Ted Danson returns for his second season as D.B. Russell, the man who came down from Seattle to apparently set Las Vegas to right with his ability to close cases within 42 minutes and his sometimes self-effacing humor. Danson is a gifted comedic actor and he brings this expertise with him into this role, giving the character the right balance between eccentric genius and corny goofball. (And thus keeping the show from disappearing up its own backside.)
He’s joined by another former Seattle cop, Julie Finlay (Elizabeth Shue), who seems almost interchangeable with the departed Marg Helenberger’s Catherine Willows but that hardly matters, there’s nothing here that’s going to upset your enjoyment of the show save for maybe that crossover episode starring Gary Sinise who just happens to be visiting from New York’s C.S.I department. (Didn’t crossovers die around the time Diff’rent Strokes and The Facts of Life went off the air? Shouldn’t they have?)
Cast stalwarts George Eads and Jorja Fox are still hanging around, though Fox isn’t used nearly enough throughout the season and Eads might get more screen time than necessary as his tough guy bluster becomes hard to take in large doses by the fourth of fifth episode.
And about those episodes?
There are some real killers, including “Last Woman Standing”, in which a group of well-known poker players are knocked off one by one, “Dead of the Class” in which David Phillips (David Berman) attends his high school reunion where (GASP!) a murder has been committed.
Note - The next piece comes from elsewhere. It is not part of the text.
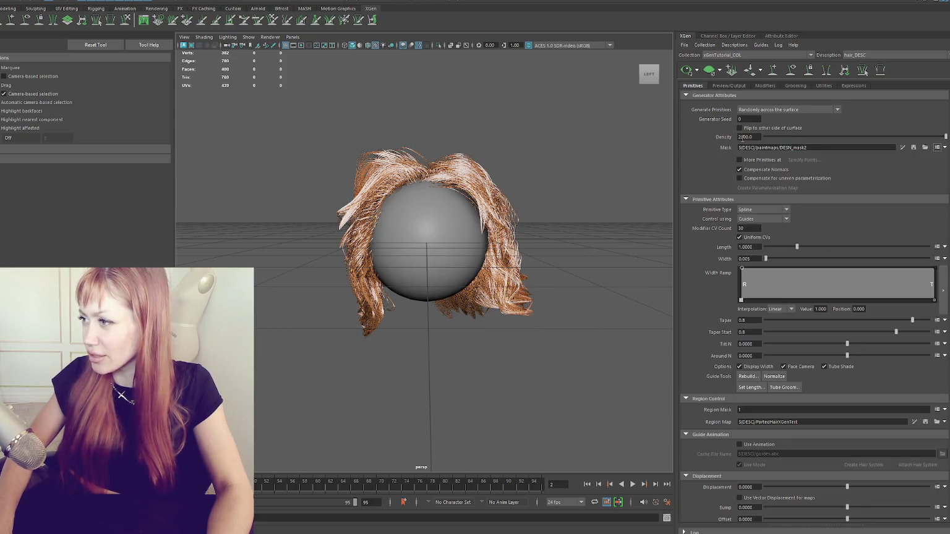
{"action": "left_click", "coordinate": [729, 85]}
{"action": "left_click", "coordinate": [759, 85]}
Ol’ D.B. Russell’s in trouble too at the very start of the season as his family’s bound up in a kidnapping plot (“Karma To Burn”) and, later, his star basketball player son is perilously close to being a murder suspect (“Pick and Roll”).
We get to learn about some of Finlay’s unrealized dreams in a tennis episode and watch her interact with one of her ex-husbands as she returns to Seattle in an attempt to solve a serial killer case. No character seems immune from being drawn into the chaos, even Warrick Brown, dead since the ninth season, is not immune from having crime invade his otherwise (ahem) peaceful existence. (That episode, “Fallen Angels”, might find you talking back to the TV once or twice. Might.)
There’s plenty of labyrinthine explanations for labyrinthine motives and labyrinthine murder plotsm but that of course is just part of the fun behind each episode, even the season cliff hanger, which features not just a guest appearance from Black Sabbath (hyping the band’s then new album 13) but memorable performances from Eric Roberts and Tim Matheson.
DVD extras include a handful of episodes with audio commentary, a number of deleted scenes and several featurettes that round out the sixth disc which, it so happens, also features a video for Black Sabbath’s “End of the Beginning”. CSI isn’t high art, of course; it can’t compete with cable shows such as Breaking Bad or Dexter for the rights to moral ambiguity and character development but it sure can outsmart a whole lot of what’s on network TV. Take that for whatever it’s worth.